No entanto, os colegas que já percorreram bons anos de ensino com atenção à formação humana provavelmente já tiveram a oportunidade de confirmar as repercussões de sua conduta. Vejam se a cena já lhe ocorreu: Uma pessoa vem te cumprimentar, sorridente, até com um abraço . Você fica meio sem ação pois não a reconhece. Mas depois dela se apresentar, um filme percorre suas memórias e consegue se lembrar de seu ex-aluno ou sua ex-aluna. Mesmo numa conversa rápida, pois ambos tem suas tribulações, aquele que fez parte da sua história como professor lhe deixa, entre outras mensagens, a afirmação de que aprendeu muito naquele tempo. Se a conversa for um pouco mais prolongada, se lembrará inclusive de algumas situações que mediou e que gerou tais aprendizados.

E então, identificou-se? Espero que sim, pois a sensação é incrível! Apesar da constatação de que estamos realmente ficando velhos, a certeza de que se contribuiu positivamente na vida daquela pessoa pode ser o alimento que fornecerá energia para continuarmos firmes.

Para os jovens professores que ainda não viveram esta situação, fica a mensagem de que toda energia dispensada para ajudar moralmente seus alunos, principalmente em tempos tão confusos, vale a pena, mesmo que não se perceba.

Finalizo com uma pequena mensagem que me vem sempre à memória em momentos de esperança desafiada:

Um homem andava pela praia numa manhã após uma noite de terrível tormenta que trouxe para a areia milhares de estrelas do mar.
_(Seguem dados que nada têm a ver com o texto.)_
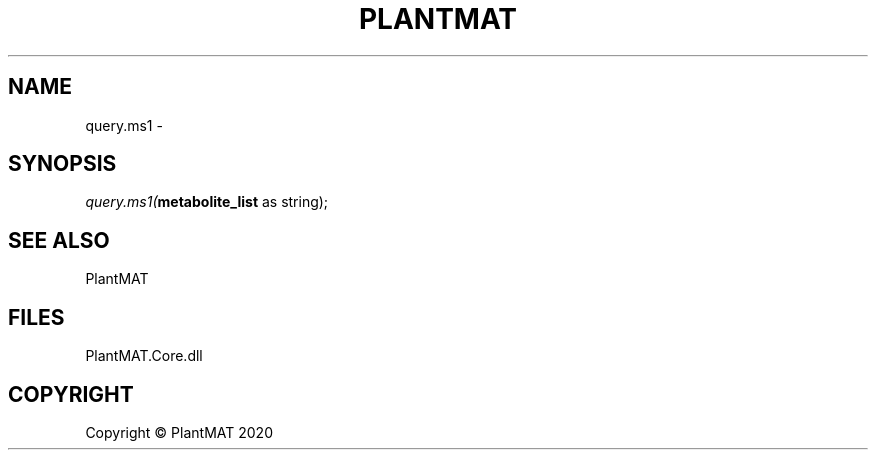 .\" man page create by R# package system.
.TH PLANTMAT 2 2020-08-03 "query.ms1" "query.ms1"
.SH NAME
query.ms1 \- 
.SH SYNOPSIS
\fIquery.ms1(\fBmetabolite_list\fR as string);\fR
.SH SEE ALSO
PlantMAT
.SH FILES
.PP
PlantMAT.Core.dll
.PP
.SH COPYRIGHT
Copyright © PlantMAT 2020

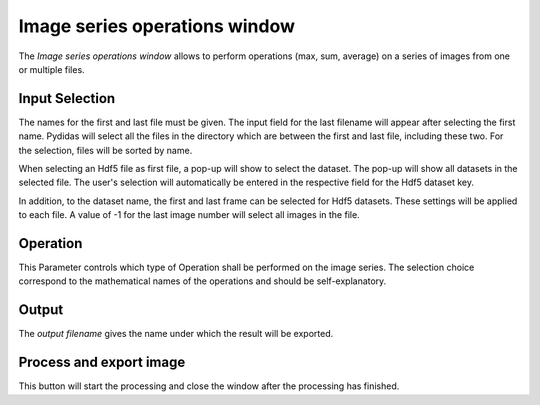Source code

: ..
    This file is licensed under the
    Creative Commons Attribution 4.0 International Public License (CC-BY-4.0)
    Copyright 2023 - 2025, Helmholtz-Zentrum Hereon
    SPDX-License-Identifier: CC-BY-4.0

.. _series_ops_window:

Image series operations window
==============================

.. image:: images/series_ops_overview.png
    :align: right
    
The *Image series operations window* allows to perform operations (max, sum,
average) on a series of images from one or multiple files.

Input Selection
^^^^^^^^^^^^^^^

The names for the first and last file must be given. The input field for the 
last filename will appear after selecting the first name. Pydidas will select 
all the files in the directory which are between the first and last file, 
including these two. For the selection, files will be sorted by name.

.. image:: images/series_ops_hdf5_dset.png
    :align: left
    
When selecting an Hdf5 file as first file, a pop-up will show to select the 
dataset. The pop-up will show all datasets in the selected file. The user's 
selection will automatically be entered in the respective field for the Hdf5 
dataset key.

.. image:: images/series_ops_hdf5_params.png
    :align: right

In addition, to the dataset name, the first and last frame can be selected for
Hdf5 datasets. These settings will be applied to each file. A value of -1 for
the last image number will select all images in the file.

Operation
^^^^^^^^^

This Parameter controls which type of Operation shall be performed on the 
image series. The selection choice correspond to the mathematical names of the 
operations and should be self-explanatory.

Output
^^^^^^ 

The *output filename* gives the name under which the result will be exported.

Process and export image
^^^^^^^^^^^^^^^^^^^^^^^^

This button will start the processing and close the window after the processing
has finished.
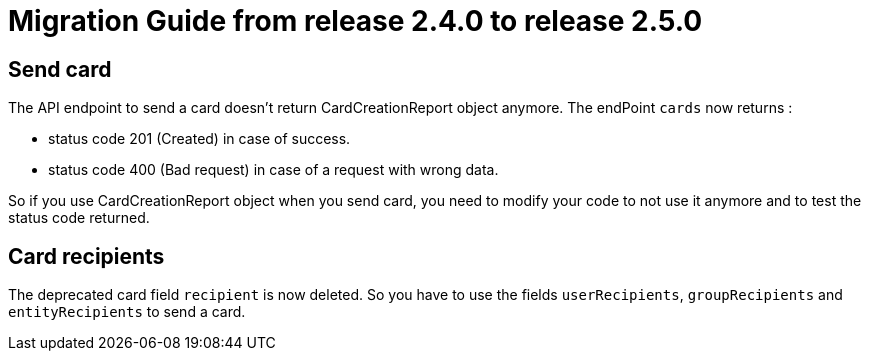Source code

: // Copyright (c) 2021 RTE (http://www.rte-france.com)
// See AUTHORS.txt
// This document is subject to the terms of the Creative Commons Attribution 4.0 International license.
// If a copy of the license was not distributed with this
// file, You can obtain one at https://creativecommons.org/licenses/by/4.0/.
// SPDX-License-Identifier: CC-BY-4.0

= Migration Guide from release 2.4.0 to release 2.5.0

== Send card

The API endpoint to send a card doesn't return CardCreationReport object anymore.
The endPoint `cards` now returns :

- status code 201 (Created) in case of success.
- status code 400 (Bad request) in case of a request with wrong data.

So if you use CardCreationReport object when you send card, you need to modify your code to not use it anymore and to test the status code returned.

== Card recipients

The deprecated card field `recipient` is now deleted. So you have to use the fields `userRecipients`, `groupRecipients`
and `entityRecipients` to send a card.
Ele observou outra pessoa que se agachava, pegava algumas estrelas e entrava no mar, devolvendo-as à água, antes que o sol se erguesse muito. Curioso, o primeiro homem se aproximou e perguntou: “Porque está fazendo isto? São milhares de estrelas na praia, que diferença você fará?” Então, aquela pessoa que acabava de retornar da água lhe respondeu: “Para aquelas estrelas, eu fiz toda a diferença!” Logo se viam duas pessoas devolvendo estrelas à água.

Um grande abraço a todos os colegas professores, aos alunos e um todo especial aos meus ex-alunos, tanto aqueles que tive o privilégio de reencontrar como aqueles que não, mas que permanecem na memória no coração!

 

Sobre Leopoldo Hirama 9 Artigos
Docente da Universidade Federal do Recôncavo da Bahia, (UFRB), formado em Educação Física pela FEF-Unicamp, mestre em Ciências do Esporte e doutorando na mesma instituição. Atua na temática da Pedagogia do Esporte, mais especificamente nos esportes coletivos e lutas e as possibilidades do fenômeno esportivo na educação de crianças e adolescentes em comunidades periféricas. Atualmente pesquisa as características do ambiente de ensino do esporte para a formação da personalidade moral de jovens praticantes.

4 Comentários

  1. Que texto singelo e verdadeiro... Um empurrãozinho a mais para uma nova semana de trabalho na vida de professores.
    Por causa de textos assim e da possível reflexão que nos provoca que sou a favor de uma constante reciclagem do professor... Ah, se tivéssemos esta oportunidade... Se nossos salários fossem realmente bons para que pudéssemos trabalhar menos e estudar mais... Utopia? A princípio parece que sim... Mas é através de iniciativas como este blog que acredito que conseguiremos tal melhora enquanto o reconhecimento e as ações governamentais não nos favorecem.
    Parabéns pelo texto, pela iniciativa do blog e pelo olhar positivo!
    Obrigada pelo ânimo extra nesta segunda-feira!
    Obrigada pelo exemplo!

  2. Realmente, o trabalho de professor é árduo, ingrato, mas de extrema importância para a formação destes pequenos cidadãos. É um trabalho de "formiguinha" e a satisfação vem da própria noção de dever cumprido.